Prognostic Significance:
Molecular subtypes have different prognoses with luminal tumors showing better outcomes
TP53 mutations indicate aggressive behavior and poor prognosis
FGFR3 mutations associated with better prognosis but frequent recurrence
Microsatellite instability predicts response to immunotherapy
DNA damage response defects predict platinum sensitivity.
Therapeutic Targets:
FGFR3 targeted therapy with erdafitinib for mutated cases
PD-1/PD-L1 inhibitors for immunotherapy in advanced disease
ERBB2 (HER2) targeted therapy with trastuzumab in amplified cases
CDK4/6 inhibitors for RB1 pathway intact tumors
PARP inhibitors for DNA repair deficient tumors.
Differential Diagnosis
Sample Pathology Report
Template Format
Sample Pathology Report
Complete Report: This is an example of how the final pathology report should be structured for this condition.
Specimen Information
Urine cytology specimen, [collection method], adequate cellularity
Specimen Adequacy
Adequate: Sufficient cellular material with good preservation for evaluation
Background
[Clean/inflammatory/hemorrhagic] background with [presence/absence] of tumor diathesis
Microscopic Findings
Malignant cells with marked nuclear pleomorphism, hyperchromasia, and irregular nuclear contours. Increased nuclear-to-cytoplasmic ratio and prominent nucleoli identified.

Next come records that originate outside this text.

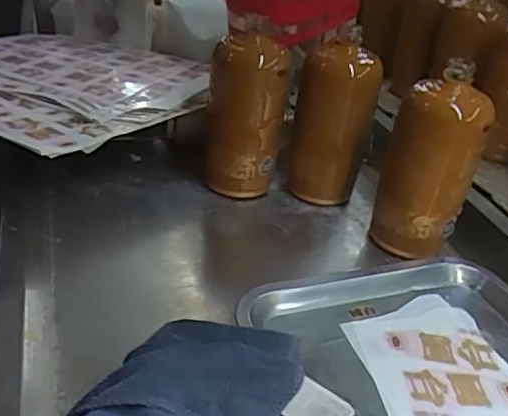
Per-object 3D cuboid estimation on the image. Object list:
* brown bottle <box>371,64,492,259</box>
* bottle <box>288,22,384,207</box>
[{"bbox_3d":[0.172,-0.038,0.561,0.083,0.171,0.066,2,33,-4],"label":"brown bottle"},{"bbox_3d":[0.085,-0.094,0.638,0.087,0.174,0.074,15,34,15],"label":"bottle"}]

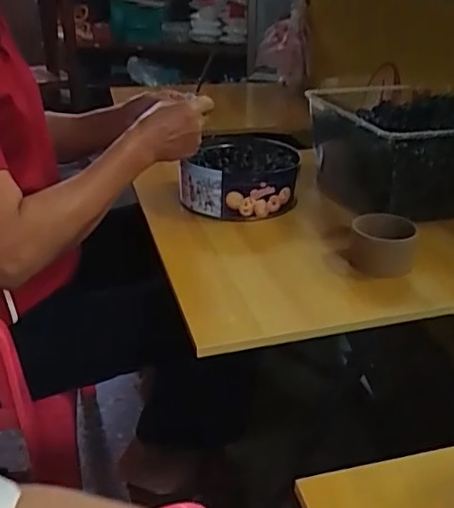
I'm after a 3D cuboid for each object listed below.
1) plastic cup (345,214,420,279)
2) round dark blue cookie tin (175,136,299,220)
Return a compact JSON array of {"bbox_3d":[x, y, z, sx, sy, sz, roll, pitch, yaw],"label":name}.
[{"bbox_3d":[0.197,-0.008,0.724,0.082,0.060,0.073,6,29,13],"label":"plastic cup"},{"bbox_3d":[0.026,-0.126,0.934,0.179,0.082,0.220,4,28,8],"label":"round dark blue cookie tin"}]

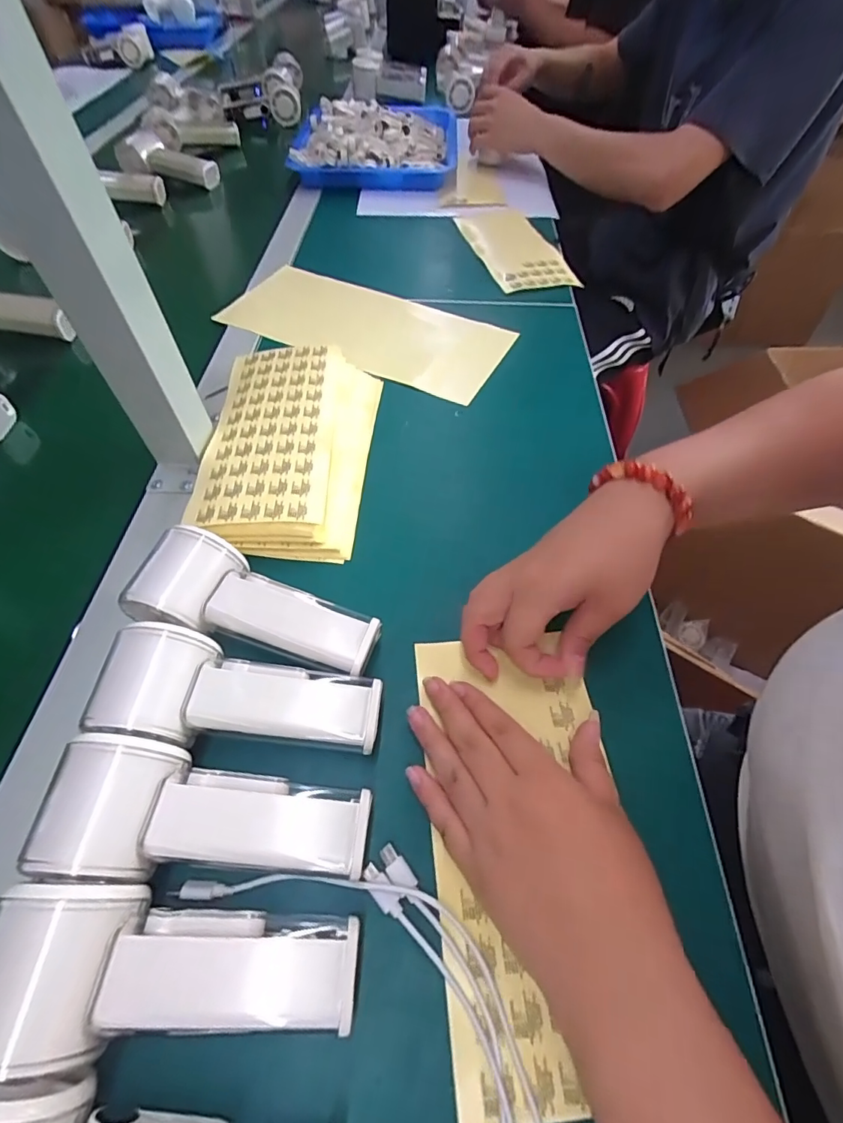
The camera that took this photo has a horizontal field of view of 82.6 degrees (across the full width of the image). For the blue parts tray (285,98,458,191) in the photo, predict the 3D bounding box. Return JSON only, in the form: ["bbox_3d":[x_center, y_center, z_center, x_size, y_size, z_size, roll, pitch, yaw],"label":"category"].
[{"bbox_3d":[-0.067,-0.723,0.812,0.244,0.052,0.347,2,55,2],"label":"blue parts tray"}]

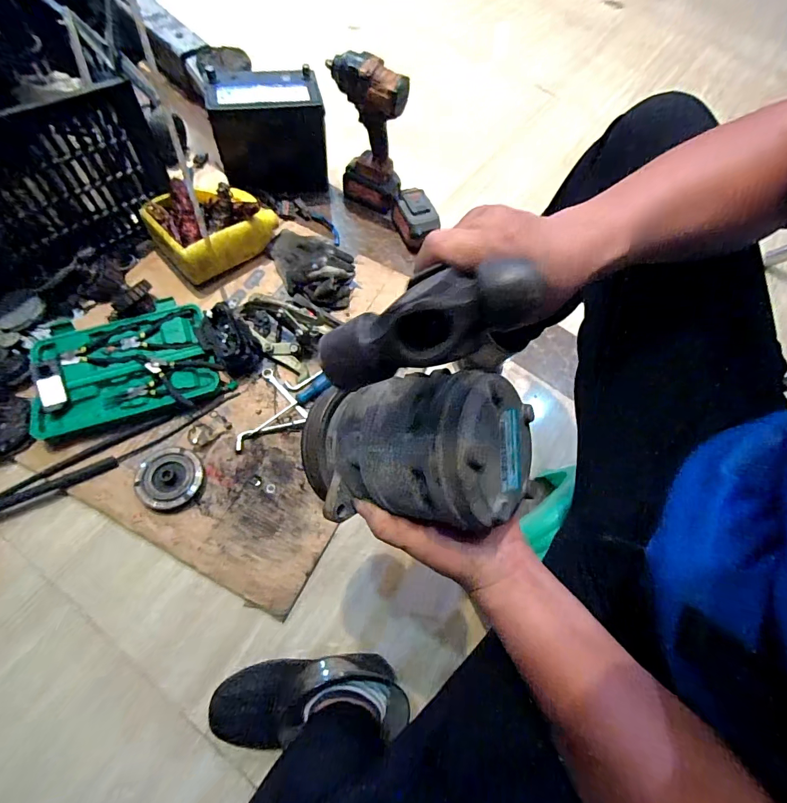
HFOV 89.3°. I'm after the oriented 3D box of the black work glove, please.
[{"bbox_3d":[-0.179,-0.280,0.844,0.181,0.070,0.167,2,66,-5],"label":"black work glove"}]

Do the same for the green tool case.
[{"bbox_3d":[-0.482,-0.071,0.719,0.300,0.062,0.232,-16,69,-13],"label":"green tool case"}]

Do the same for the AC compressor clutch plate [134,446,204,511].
[{"bbox_3d":[-0.368,0.125,0.656,0.095,0.015,0.102,-8,65,-29],"label":"AC compressor clutch plate"}]

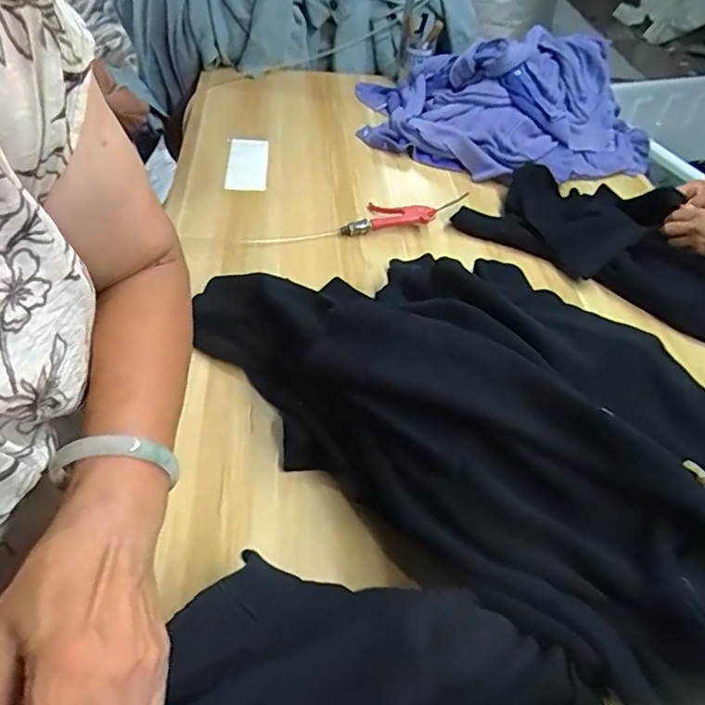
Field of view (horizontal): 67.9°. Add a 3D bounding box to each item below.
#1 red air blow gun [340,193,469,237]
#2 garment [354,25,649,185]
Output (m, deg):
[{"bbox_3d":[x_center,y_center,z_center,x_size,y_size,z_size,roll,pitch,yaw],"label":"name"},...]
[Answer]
[{"bbox_3d":[0.094,-0.258,0.955,0.241,0.025,0.087,-10,50,-14],"label":"red air blow gun"},{"bbox_3d":[0.314,-0.545,1.131,0.646,0.182,0.354,23,50,15],"label":"garment"}]

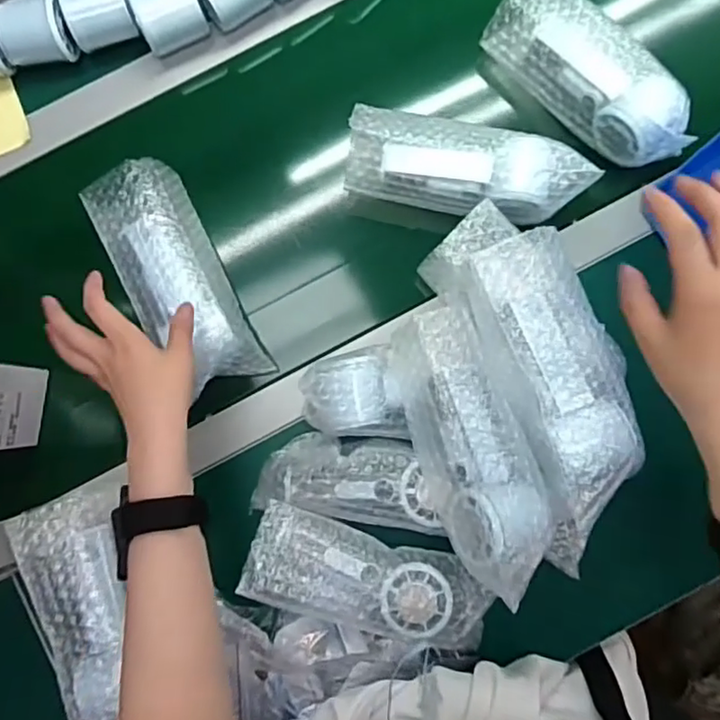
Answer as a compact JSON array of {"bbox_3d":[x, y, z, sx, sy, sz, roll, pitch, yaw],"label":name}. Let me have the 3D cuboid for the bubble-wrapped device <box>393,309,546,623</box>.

Cytomorphological Features
High-grade nuclear features including [specific features]. Loss of cellular cohesion with [pattern of arrangement].
Cytological Diagnosis
High-grade urothelial carcinoma (Paris System Category: High-grade urothelial carcinoma)
Recommendations
Immediate cystoscopy and tissue biopsy for histological confirmation and staging. Clinical correlation recommended.